Paul B. Zafaralla for Sanaysay sa Iluko or Iluko Essay — “For his admirable essays, and criticism, that enabled him not only to advance Ilocano art and culture but put forward themes and subjects that have to do with the nation and the world. His studies served the recognition of the Filipino artist and the virtues of his own culture. In giving shape to a Filipino aesthetic, he has been able to demonstrate the rightful truth that it is not only art that may show and spread beauty but the dignity of the Filipino. In using the transformative agency of criticism, he has opened other paths to elevating the human condition.”

The 2009 Gawad Pedro Bucaneg was awarded to Heights, AdMU’s long-running literary journal, “Sa pagiging bukod-tanging Samahan sa Panitikan” — “For its long and persistent support for and encouragement of good writing and literature not only in-campus but in the national arena as well, during the last five decades and up to the present....” And the 2009 Gawad Pedro Bucaneg went to our fave guru Dr. Edna Z. Manlapaz, “Sa pagiging bukod-tanging Guro ng Panitikan” — “For her extraordinary and admirable knowledge of literature, language, and gender studies, along their breadths and depths, that pushed the envelope on the matter of opening minds and improving the humanness of many generations of students and teachers....” 

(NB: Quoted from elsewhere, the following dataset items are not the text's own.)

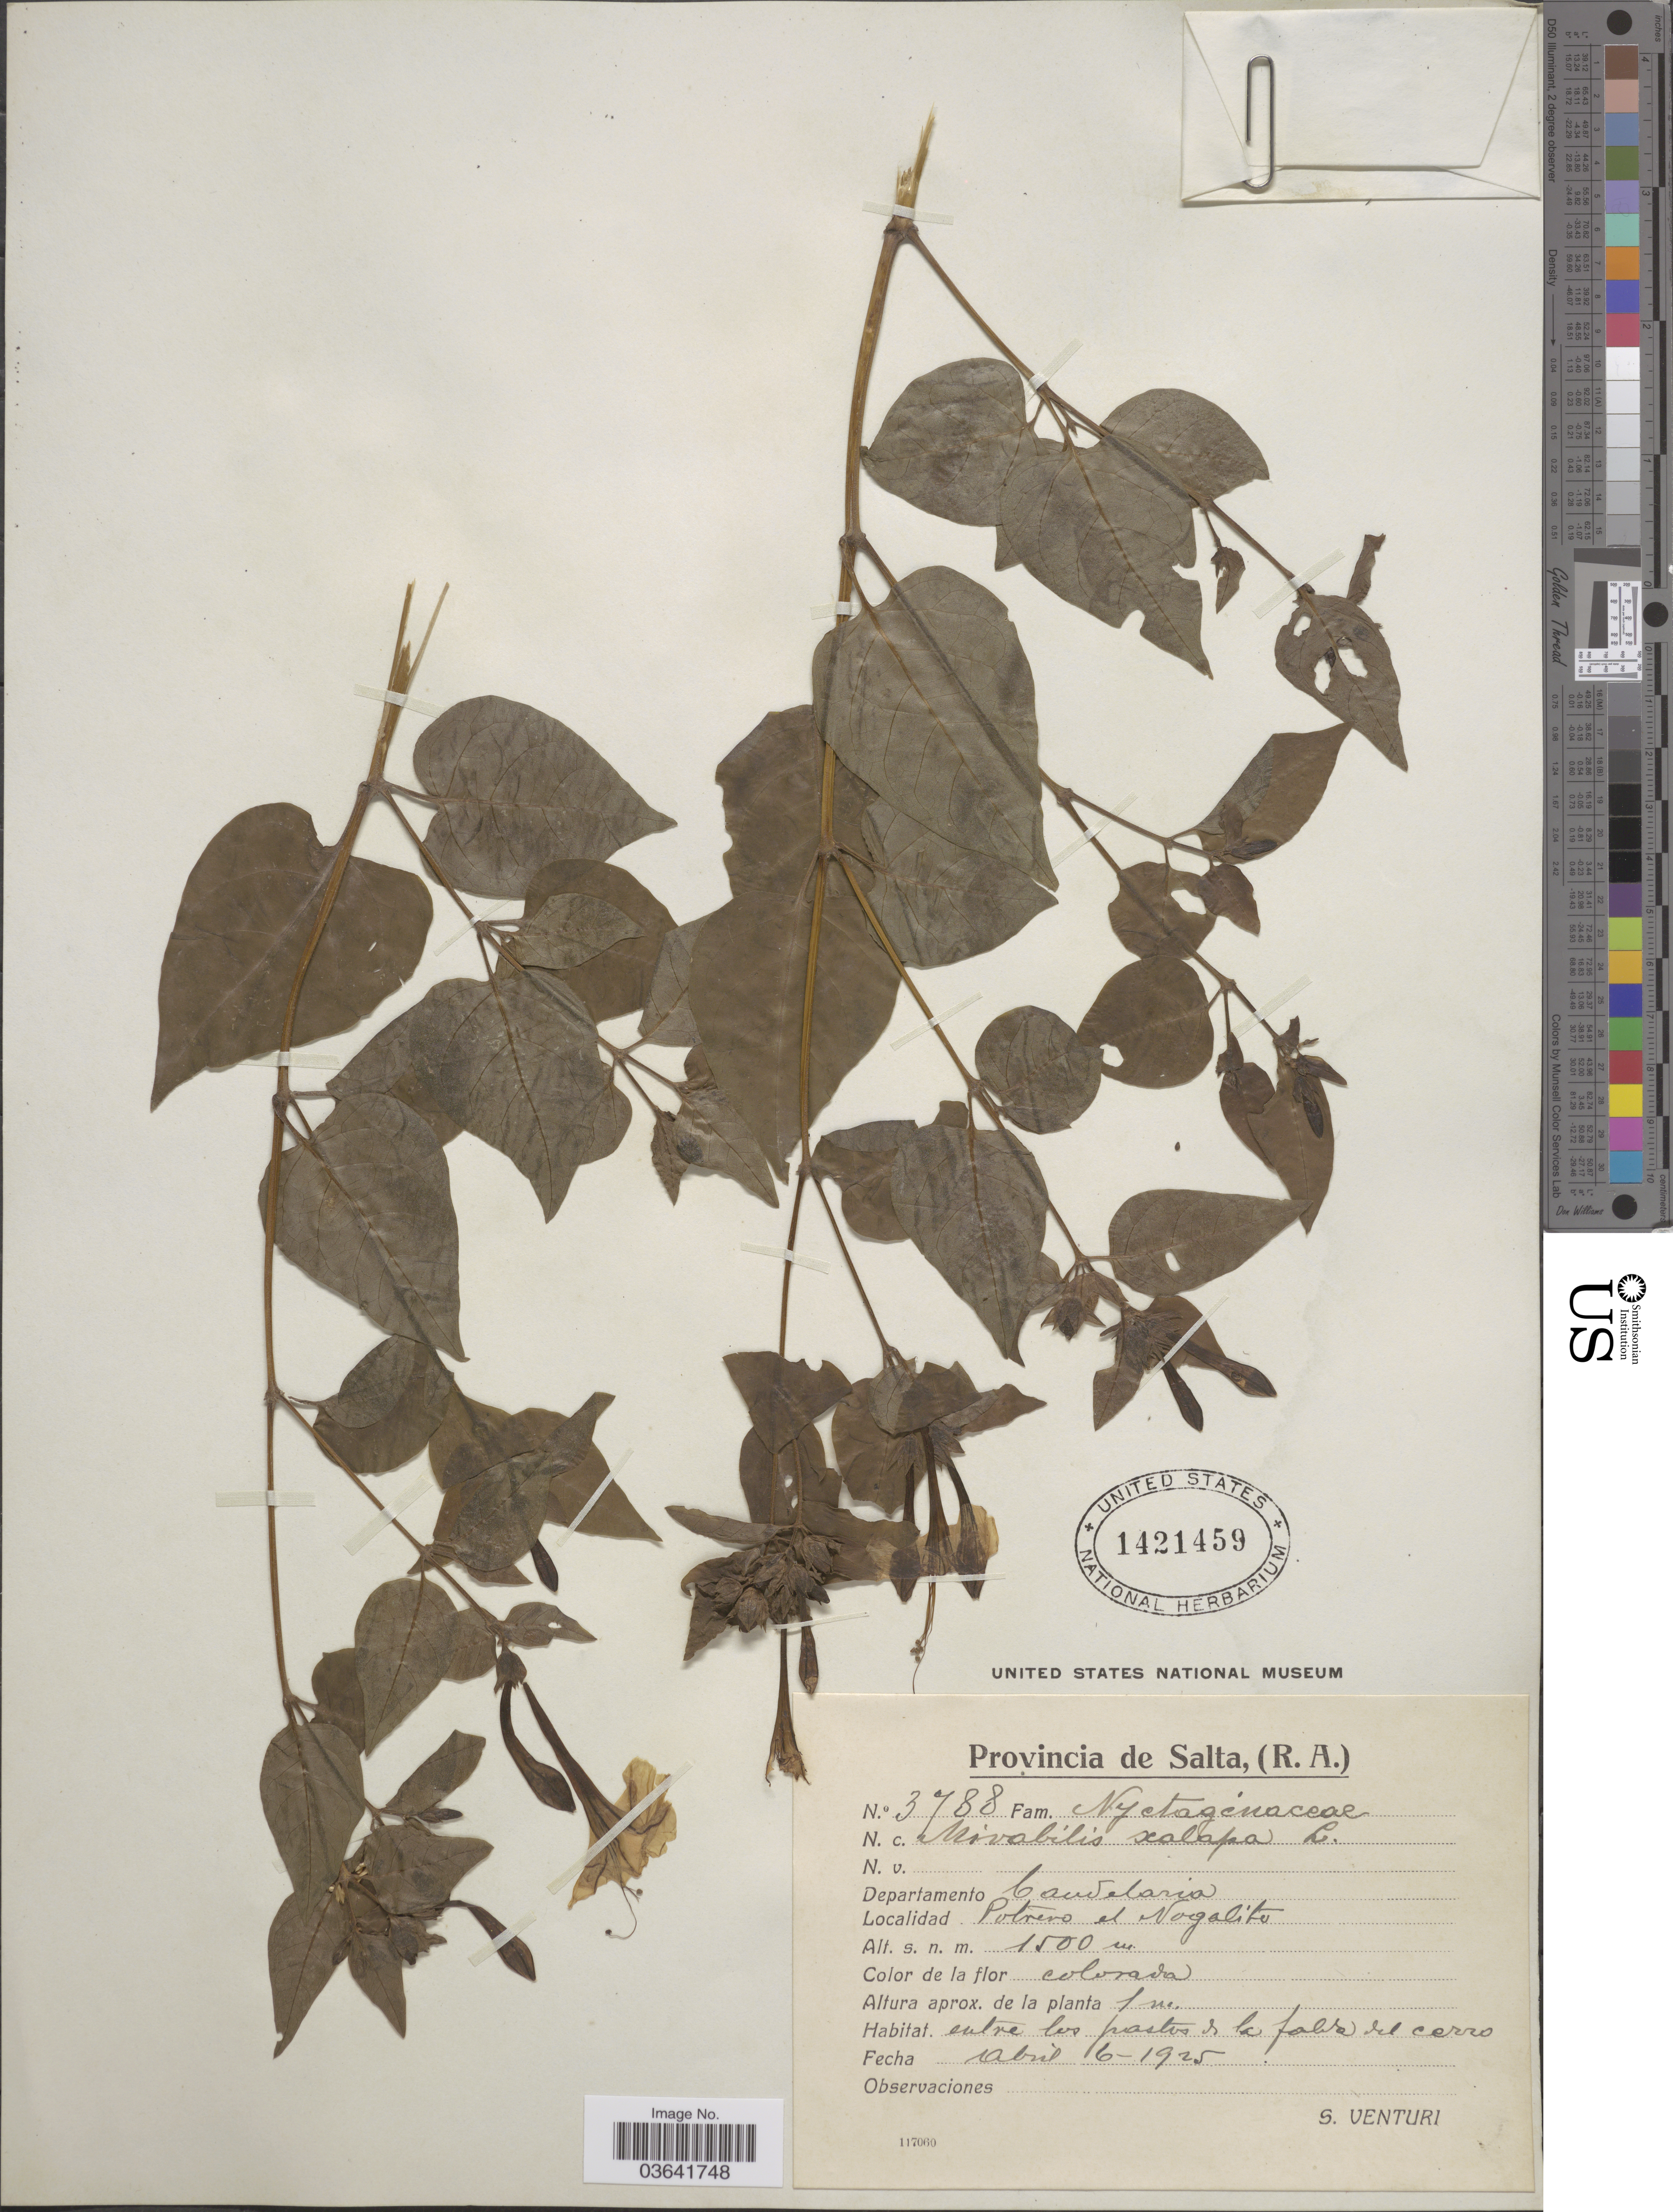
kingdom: Plantae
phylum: Tracheophyta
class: Magnoliopsida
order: Caryophyllales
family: Nyctaginaceae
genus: Mirabilis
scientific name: Mirabilis jalapa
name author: L.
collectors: S. Venturi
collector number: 3788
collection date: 1925-04-16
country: Argentina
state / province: Salta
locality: Departamento Candelaria, Potrero el Nogalito.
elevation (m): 1500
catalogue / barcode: US 1421459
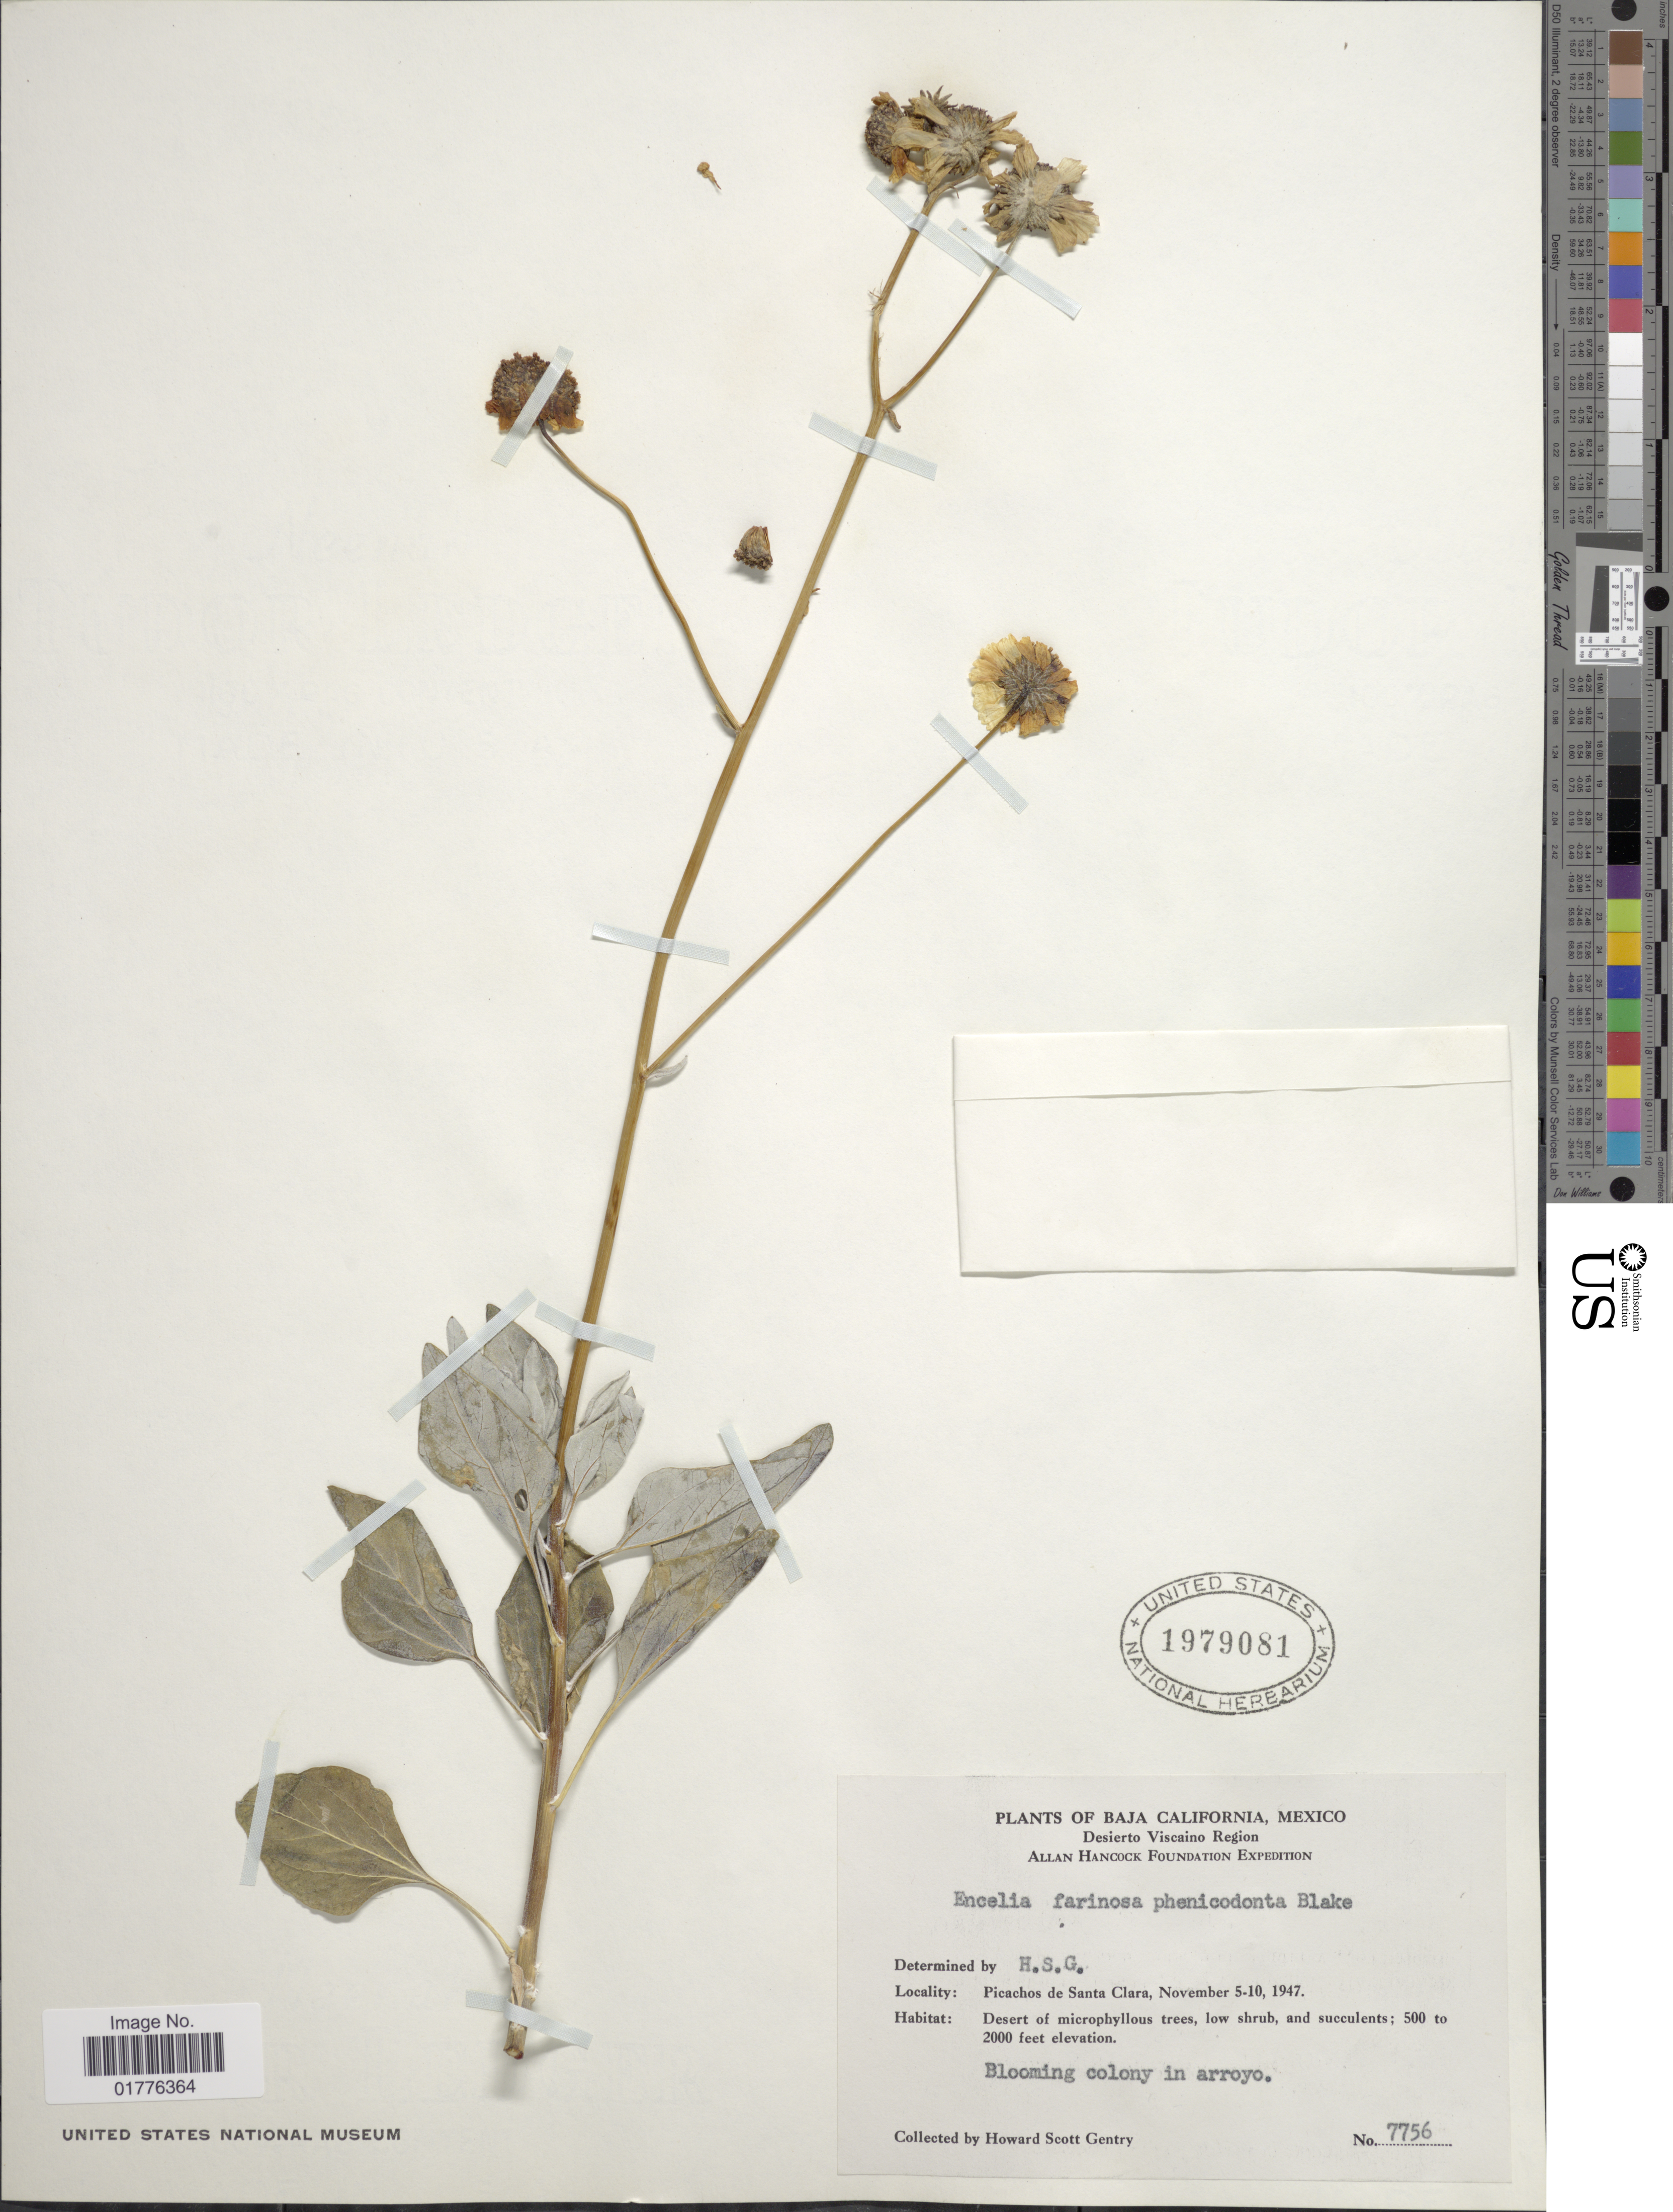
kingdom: Plantae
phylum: Tracheophyta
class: Magnoliopsida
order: Asterales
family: Asteraceae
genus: Encelia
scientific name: Encelia farinosa f. phenicodonta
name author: S.F. Blake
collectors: H. S. Gentry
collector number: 7756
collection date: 1947-11-05/1947-11-10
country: Mexico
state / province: Baja California Sur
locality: Desierto Viscaino Region, Picachos de Santa Clara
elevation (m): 152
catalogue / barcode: US 1979081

As for the 1st MTRCB Metro Manila Screenplay Awards, the seven student finalists are: Michelle Andrea L. del Rosario of DLSU; Patrick John R. Valencia of UST; Luigina Mari P. Jose of UP Diliman; Anne Margarita R. Teves of FEU; Maica Erika I. Catalan of Technological Institute of the Philippines; Cybelle V. Diones of Polytechnic University of the Philippines; and Mark Ryan G. Duron of Pamantasan ng Lungsod ng Maynila.

The first prize that is worth P30,000, second prize at P20,000, and two Honorable Mentions at P10,000 each will be givven as part of the 1st MTRCB TV Awards Night. All of the student-finalists are enjoined to attend the ceremonies, where they will receive their certificates and prizes, and have a chance to meet the players in the movie industry.